Thanks for this wonderful piece of film. I well remember travelling from Crewe to Loughrea to see my parents in 1975. Picking up the Euston-Holyhead mail train late evening on a Friday and transferring to the ferry for an overnight cabin to Dun Loghaire. Train to Dublin Connolly for the first service to Galway, with a full Irish in the dining car and then meeting the folks at Attymon for the local service to Loughrea. Then the same journey back on a Sunday arriving bleary eyed for work on Monday morning. Great memories.
I went on a mixed cycling/train tour with my brother and my best friend in Sept. 1976. On arriving in Limerick from Rosslare Harbour, before heading to west Clare on the bikes, I enquired about the train to Galway via Ennis for when we got back to Limerick. The staffer said the last train just left. I said 'not for this evening, in three days time'. He said, 'No, the last train ever, just left.The line closed today.' We camped out that night near Kildimo, and lunched the next day in Foynes, where we had a good poke around the now closed station. Little did I know I'd be commuting to work in Dublin in those same Craven carriages when they reopened the Maynooth line in 1981. I look forward to seeing the trains run to Foynes again, and maybe someday be able to repeat the trip from Rosslare all the way to Limerick, and who knows, down to Foynes.

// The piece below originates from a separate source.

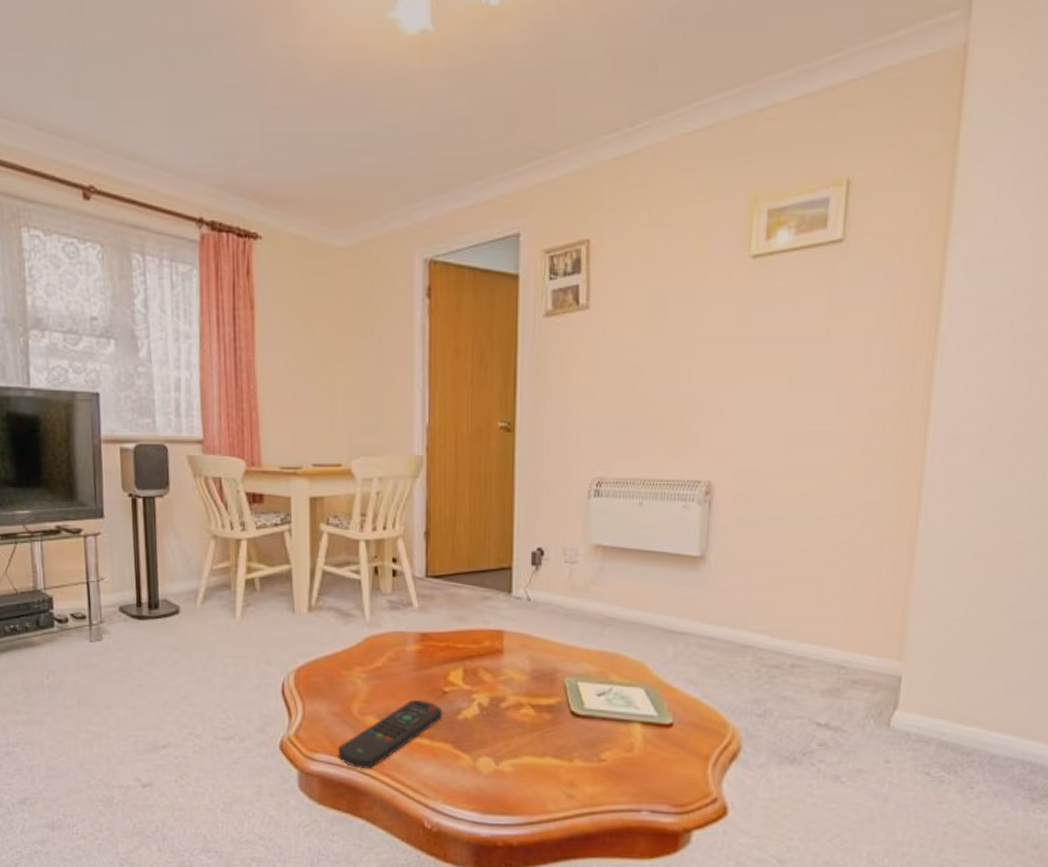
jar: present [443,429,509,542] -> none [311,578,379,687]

A nice memory to have, and different times. While we can no longer travel to Rosslare from Waterford, you can now travel between Galway and Limerick. Further expansion of the network is happening.

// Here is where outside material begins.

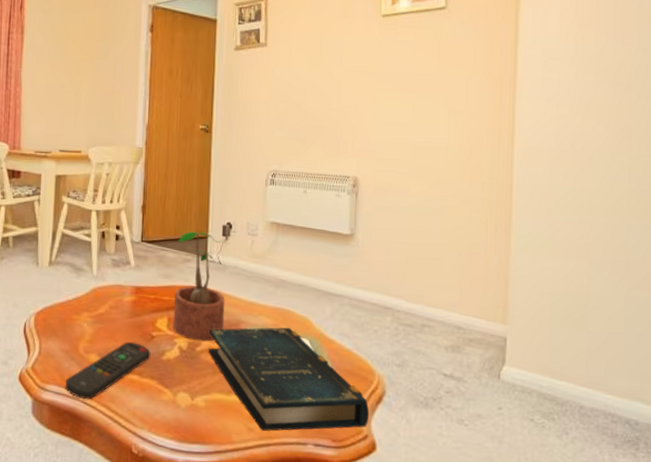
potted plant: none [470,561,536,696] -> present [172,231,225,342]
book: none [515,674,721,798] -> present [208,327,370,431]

yeah sadly Irish rail couldn't give a flying fuck about passengers so there's no passengers on the line its sad askeaton adare and patrickswell and more could have connection to the city center and if they opened the cement spur line so could dooradoyle
The reason so many lines have closed in Eire is because freight was not taken into account; how many truck journeys could be removed from the roads if it was attractive ( lower Tax ) for freight to run on the railway ? I accept that some lines are “ no hopers” and should be removed and replaced with a Road or Cycle lane however, just because a line is a loss maker does not mean it should close; often extending can make it profitable and allowing all the people to have a national “ Bus & Rail pass” for €1200 per year would perhaps make public transport more attractive . In the UK in the 1960’s Dr. Beecham closed down many lines that we in the UK wish we could reopen again and, to be fair some have been reinstated and are well used. Just because Eire has a small population does not mean the lines from Waterford to Rosslaire should have been closed as that line could have been upgraded for freight as well as passengers with the aforementioned public passes i mentioned. If we truly want less car journeys then these lines must be returned for people and freight as evermore roads will not solve the Climate claims that Charlatans in Dublin Leinster House are always screaming about.